Boys Don’t Cry (1999)

There were more trans women in feature films and documentaries in the 1990s, but there was only one significant film that focused on a trans guy by year’s conclusion. On the heels of two friends discovering Brandon Teena’s transgender status in December 1993, Boys Don’t Cry stars Oscar-winning Hilary Swank as Brandon’s effort to fit in with the local boys while keeping his gender identity a secret that results in catastrophe, which his town blames him for.

Boys Don’t Cry, like Kate Davis’ 2001 documentary Southern Comfort about trans man Robert Eads, explores issues of exclusion and prejudice by challenging audiences to comprehend the challenges faced by the film’s subject. An vital record of transgender life in a certain period and place, even if it is painful.

8. All about My Mother (1999)

With Carmen Maura playing transsexual Tina in Law of Desire and Bibiana Fernández playing her niece in the film of the same name, Pedro Almodóvar frequently featured trans people in his films and was known for his progressive approach to casting (1987).

My Mother, All About My Mother was Almodóvar’s most in-depth and empathetic study of transgender women. There’s the search for Esteban’s father, who died in a car accident because Manuela didn’t tell him that his father Lola was transgender and that Lola, like Agrado (played by Antonia San Juan), worked in the sex industry. Agrado’s monologue about the price of being “genuine” in a hostile society is the pinnacle of Almodóvar’s elaborately structured and beautifully written masterwork, but throughout it affords trans women a dignity and respect that they had rarely enjoyed in feature films.

9. Wild Side (2004)

Wild Side (2004)

Wild Side by Sébastien Lifshitz, a French-language film that premiered at the Berlin International Film Festival in 2004, also features a transsexual sex worker.
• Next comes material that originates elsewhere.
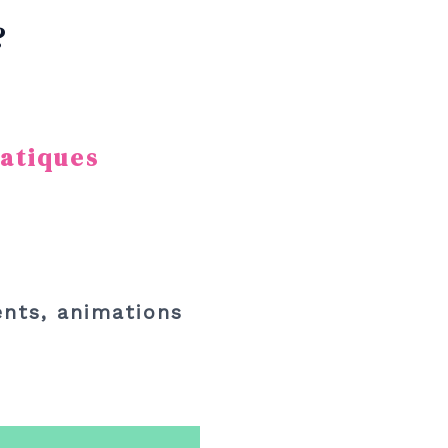
?
atiques
ents, animations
Stéphanie Michelini, a transgender actress and non-professional actor, portrays the main character, also known as Stéphanie, who goes to her small hometown to care for her sick mother, who continues to use her former name. Two of her roommates, an AWOL Russian soldier and an Algerian street worker, accompany her, and she develops romantic ties with both of them.

After Lou Reed’s song “Walk on the Wild Side,” Wild Side was named after the band’s lead singer Antony Hegarty (now of Anohni), who appeared in an impressionistic, non-chronological fashion. Non-judgmental narrative and cinematography contrast Stéphanie’s grief over her relationship with her mother with the delight she experiences in her ménage à trois with Mikhail and Jamel. Using Michelini’s casting, Wild Side rises above the normal transgender tropes and becomes an eloquent piece of poetry.

10. Transamerica (2005)

However, Duncan Tucker’s picture did not feature a transgender character. After receiving a phone call from her 17-year-old son, Toby, Bree, a transgender woman, sets off on a road journey to visit him in prison in New York.

Transamerica begins with a video of writer and activist Andrea James conducting voice training for trans women, with various scenes showing Bree trying to integrate with trans groups, a problem rarely seen on television. An outstanding grasp of trans issues and trans language is displayed in the script, which James was a consultant on, particularly with Felicity’s struggle to live in “stealth” by not disclosing her gender past. Bree’s body is occasionally used for shocks or laughs, but it’s also tender and never enables her to become a victim of her situation.